Experiment 083: Stream rerun pre-dispatch queue

Date: 2026-04-20

Status: In Review

PR:#25

Problem

High-fan-out stream scenarios (A11, A11b) were still spending a large

amount of time on reruns that eventually finished stale.

The new stream timing counters showed the cost was not:

SQLite execution
result delivery
main-isolate apply time

It was mostly reader-pool wait time. Under bursty writes, many

different streams each contributed one rerun, and those reruns sat inside

the generic ReaderPool queue long enough to become stale before they

mattered.

Hypothesis

If reruns are coalesced before they enter ReaderPool, instead of

after they are already waiting for a reader, then:

fewer reruns should actually start
fewer reruns should finish stale
reader-pool wait time should collapse toward zero
high-fan-out scenarios should improve without changing stream(sql)

semantics

Approach

Added a bounded pre-dispatch rerun queue in StreamEngine.

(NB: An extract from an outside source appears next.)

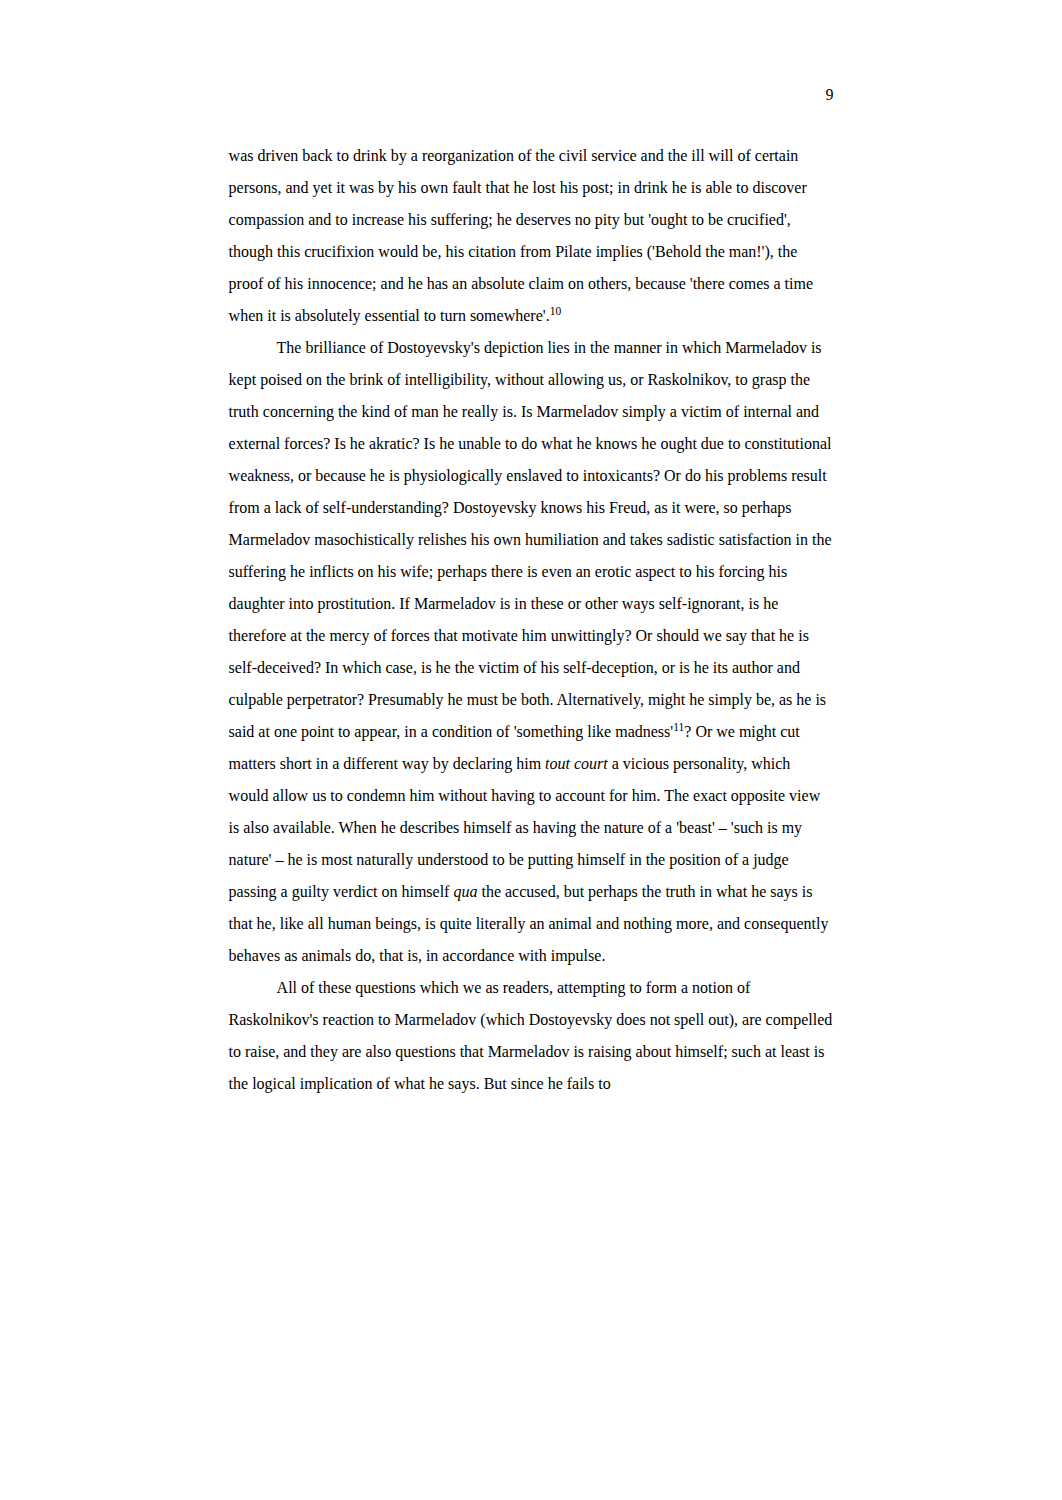9
was driven back to drink by a reorganization of the civil service and the ill will of certain persons, and yet it was by his own fault that he lost his post; in drink he is able to discover compassion and to increase his suffering; he deserves no pity but 'ought to be crucified', though this crucifixion would be, his citation from Pilate implies ('Behold the man!'), the proof of his innocence; and he has an absolute claim on others, because 'there comes a time when it is absolutely essential to turn somewhere'.10
The brilliance of Dostoyevsky's depiction lies in the manner in which Marmeladov is kept poised on the brink of intelligibility, without allowing us, or Raskolnikov, to grasp the truth concerning the kind of man he really is. Is Marmeladov simply a victim of internal and external forces? Is he akratic? Is he unable to do what he knows he ought due to constitutional weakness, or because he is physiologically enslaved to intoxicants? Or do his problems result from a lack of self-understanding? Dostoyevsky knows his Freud, as it were, so perhaps Marmeladov masochistically relishes his own humiliation and takes sadistic satisfaction in the suffering he inflicts on his wife; perhaps there is even an erotic aspect to his forcing his daughter into prostitution. If Marmeladov is in these or other ways self-ignorant, is he therefore at the mercy of forces that motivate him unwittingly? Or should we say that he is self-deceived? In which case, is he the victim of his self-deception, or is he its author and culpable perpetrator? Presumably he must be both. Alternatively, might he simply be, as he is said at one point to appear, in a condition of 'something like madness'11? Or we might cut matters short in a different way by declaring him tout court a vicious personality, which would allow us to condemn him without having to account for him. The exact opposite view is also available. When he describes himself as having the nature of a 'beast' – 'such is my nature' – he is most naturally understood to be putting himself in the position of a judge passing a guilty verdict on himself qua the accused, but perhaps the truth in what he says is that he, like all human beings, is quite literally an animal and nothing more, and consequently behaves as animals do, that is, in accordance with impulse.
All of these questions which we as readers, attempting to form a notion of Raskolnikov's reaction to Marmeladov (which Dostoyevsky does not spell out), are compelled to raise, and they are also questions that Marmeladov is raising about himself; such at least is the logical implication of what he says. But since he fails to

Instead of immediately dispatching every rerun request to ReaderPool:

StreamEngine keeps a queue of stream entries needing reruns
only a bounded number of reruns may be dispatched at once
repeated invalidations for a queued entry collapse there by bumping

writeGen

one reader slot is left free for non-rerun work

Supporting observability was added so the decision could be based on

measured queue wait, worker execution, and completion time rather than

wall-clock alone.

Results

Scenario profiler: direct bottleneck hit

Compared to the pre-queue observability baseline:

Scenario	Metric	Baseline	Pre-dispatch queue
A11	reruns started	1024	737
A11	stale reruns	968	553
A11	pool wait / rerun	2155 us	0.3 us
A11b	reruns started	1123	705
A11b	stale reruns	1020	552
A11b	pool wait / rerun	3880 us	0.1 us

Worker execution stayed small in both cases (roughly 44-46 us per rerun),

which confirms the optimization is hitting the real bottleneck: queued

reruns waiting on readers.

Real suite sections: broad behavior stays in band

Three alternating baseline/candidate pairs were run. Median summary:

Scenario	Baseline	Candidate
A6 Feed Reactive	111.991 ms	111.826 ms
A11 Keyed PK	225.37 ms	217.35 ms
A11b High-card fan-out	427.35 ms	229.49 ms
A7 bulk burst	56.59 ms	54.38 ms
A7 merge rounds	3.02 ms	3.17 ms

Interpretation:

A6 stayed flat
A11 improved
A11b stabilized and avoided the bad-tail baseline runs
A7 stayed broadly in band, with a small merge-round regression but no

collapse

Primary Metrics

Keyed PK Subscriptions (v1)
High-Cardinality Stream Fan-out (v1)

Guardrail Metrics

Feed Paging (v1) / Reactive feed with 100 concurrent writes
Sync Burst (v1) / Bulk insert: 50000 rows × 500-row chunks
Sync Burst (v1) / Merge rounds: 10 × 100 rows

Decision

Keep this in review.

This is the first stream scheduler change that directly attacked the

measured bottleneck instead of changing timing heuristics around it. The

important learning is:

stale-rerun churn was mostly a queue-admission problem
the right fix was to coalesce stream work before ReaderPool, not to

add delays after reruns were already in flight

The remaining review question is code complexity versus benefit, not

whether the optimization is hitting the right layer.